Me and my brother regret not being more vocal about my narcisisstic uncle's controlling and cohersive behaviour towards our lovely grandad in the years before he died. My uncle deliberately caused family rifts to ensure that my grandad left everything to him but this called great pain and sadness for my grandad as my uncle cut him off from the family and stopped us from visiting regularly. He made is seem like it's because he cared about my grandad, but it always sat uneasily with us grandchildren which we tentatively voiced a few times.

It culminated with our uncle lying to us about our grandad being in hospital for weeks before he died as he was worried we would convince him to change him will, when the least of our concerns was his money.

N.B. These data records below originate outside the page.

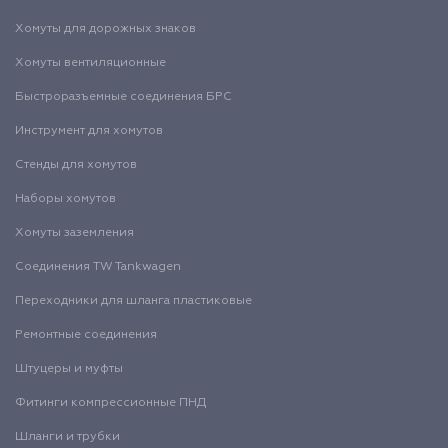
Хомуты для дорожных знаков
Хомуты вентиляционные
Быстроразъемные соединения БРС
Инструмент для хомутов
Стенды для хомутов
Наборы хомутов
Хомуты заземления
Соединения TW Tankwagen
Переходники для шланга пластиковые
Ремонтные соединения
Штуцеры и муфты
Фитинги компрессионные ПНД
Шланги и трубки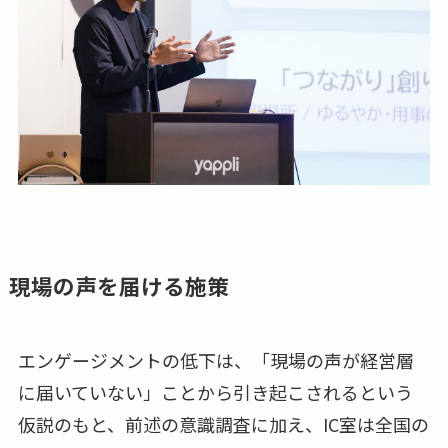
現場の声を届ける施策
エンゲージメントの低下は、「現場の声が経営層
に届いていない」ことから引き起こされるという
仮説のもと、前述の意識調査に加え、IC室は全国の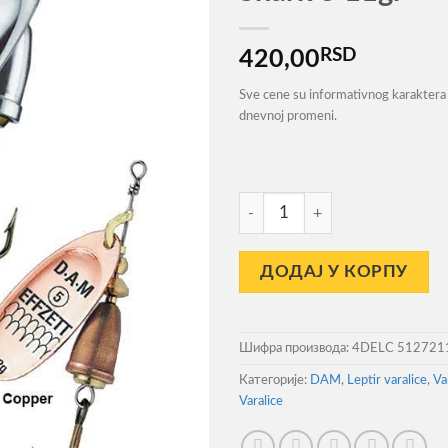
RSD
420,00
Sve cene su informativnog karaktera 
dnevnoj promeni.
Varalica Dam Effzett Executor
ДОДАЈ У КОРПУ
Шифра производа:
4DELC 512721
Категорије:
DAM
,
Leptir varalice
,
Va
Varalice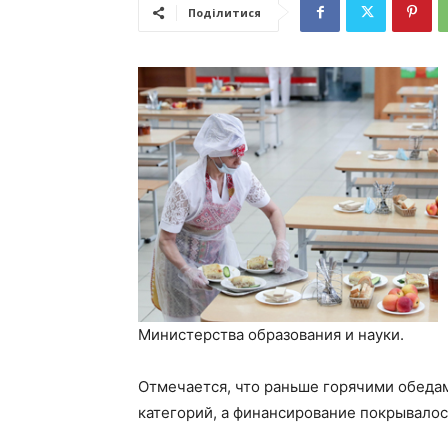
Поділитися
Министерства образования и науки.
Отмечается, что раньше горячими обеда
категорий, а финансирование покрывалос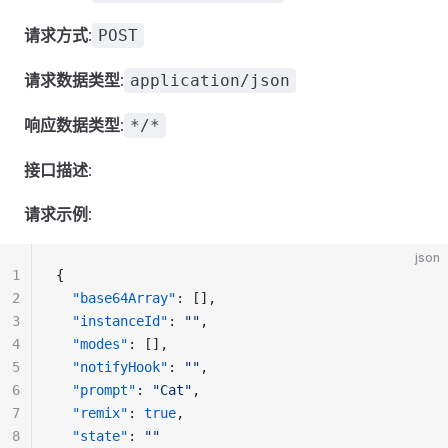
请求方式
:
POST
请求数据类型
:
application/json
响应数据类型
:
*/*
接口描述
:
请求示例
:
json
1
{
2
"base64Array"
: [],
3
"instanceId"
: 
""
,
4
"modes"
: [],
5
"notifyHook"
: 
""
,
6
"prompt"
: 
"Cat"
,
7
"remix"
: 
true
,
8
"state"
: 
""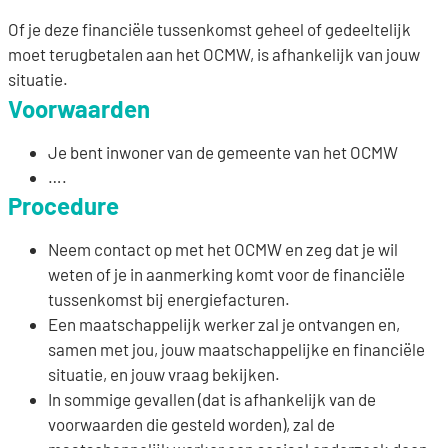
Of je deze financiële tussenkomst geheel of gedeeltelijk
moet terugbetalen aan het OCMW, is afhankelijk van jouw
situatie.
Voorwaarden
Je bent inwoner van de gemeente van het OCMW
….
Procedure
Neem contact op met het OCMW en zeg dat je wil
weten of je in aanmerking komt voor de financiële
tussenkomst bij energiefacturen.
Een maatschappelijk werker zal je ontvangen en,
samen met jou, jouw maatschappelijke en financiële
situatie, en jouw vraag bekijken.
In sommige gevallen (dat is afhankelijk van de
voorwaarden die gesteld worden), zal de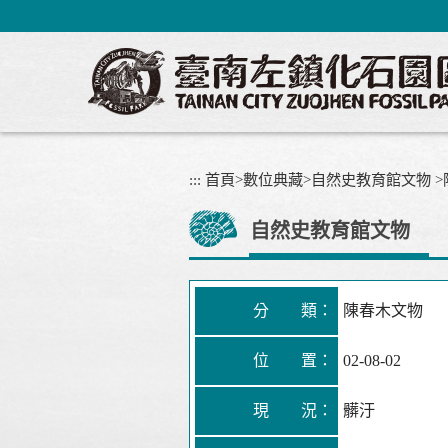
跳
到
主
要
內
容
區
塊
:::
首頁
>
數位典藏
>
自然史教育館文物
>
自然史教育館文物
分 類：
陳春木文物
位 置：
02-08-02
現 況：
髒汙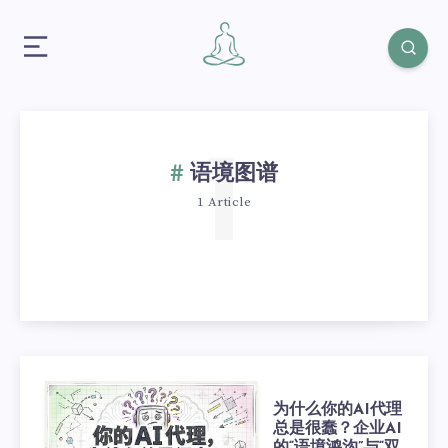
1
语境图谱
1 Article
为什么你的AI代理
总是很蠢？企业AI
的“语境鸿沟”与“双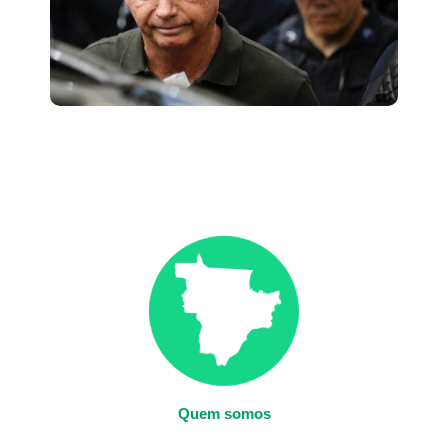
Quem somos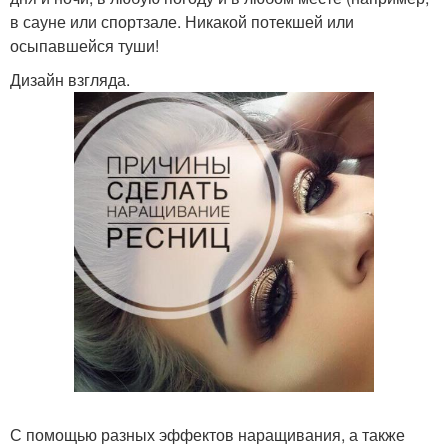
в сауне или спортзале. Никакой потекшей или
осыпавшейся туши!
Дизайн взгляда.
С помощью разных эффектов наращивания, а также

It horrifies me to this day that my grandad died alone thinking that his children and grandchildren didn't care. My grandad was a lovely man who deserved much more in his final hours.

Sarahjaykay · 18/05/2023 11:10

Summerpetal · 17/05/2023 06:47

Wtf are u me ,I thought I wrote that for a second

Same here.

MrsR87 · 18/05/2023 11:31

Some of these are so awful,
it makes me realise that despite what problems I perceive I have, I am
actually very lucky and grateful for it.

The only regret I suppose I have is training to be a teacher during the last of the labour years and spending the last 13 years teaching under a Tory government. I feel utterly broken as a person because of it and have missed out on so much family time and memories! But, this is something I can and am fixing so will hopefully be a distant memory very soon.

Gilead · 18/05/2023 12:06

One, marrying my second husband. From when ds was 10 months old I had his mental health nurses telling me to leave. 23 years later he was arrested. I have children with him and they are amazing.
Two. In my twenties I slept with my best friend. We’d been friends for ten years or more, got up to all sorts together, holidays, parties, him climbing the balcony at five in the morning. We were one another’s back up plan, you know, divorced or widowed at sixty we’d live together.
It ruined the friendship, and he’s dead blow. I’m 64 and miss him, it hurts.
I taught my children that it’s easier to replace a lover than a really good friend.

Gilead · 18/05/2023 12:07

Dead now!

LoobyDop · 18/05/2023 12:51

I’ve got two, the combination of which would probably out me to anyone who owes me.
The first was dropping out of a prestigious degree at a prestigious university because I was too proud and stubborn to ask for help. I really needed a massive kick up the arse, but nobody had the guts to do it. It took my finances and confidence a good ten years to recover.

The second was selling my share of our house to my ex for tens of thousands less than it was worth out of guilt for leaving him. I still can’t bear to think about the loss in too much detail.

thisisasurvivor · 18/05/2023 12:52

LoobyDop · 18/05/2023 12:51

I’ve got two, the combination of which would probably out me to anyone who owes me.
The first was dropping out of a prestigious degree at a prestigious university because I was too proud and stubborn to ask for help. I really needed a massive kick up the arse, but nobody had the guts to do it. It took my finances and confidence a good ten years to recover.

The second was selling my share of our house to my ex for tens of thousands less than it was worth out of guilt for leaving him. I still can’t bear to think about the loss in too much detail.

But you know what
It is easy to say this now

And SO hard at the time

So you probably did as best you could

LoobyDop · 18/05/2023 13:17

That’s a kind thing to say, @thisisasurvivor, but I was fundamentally lazy, I didn’t do even close to my best. I was just too old to do as I was told, and too young to understand the consequences.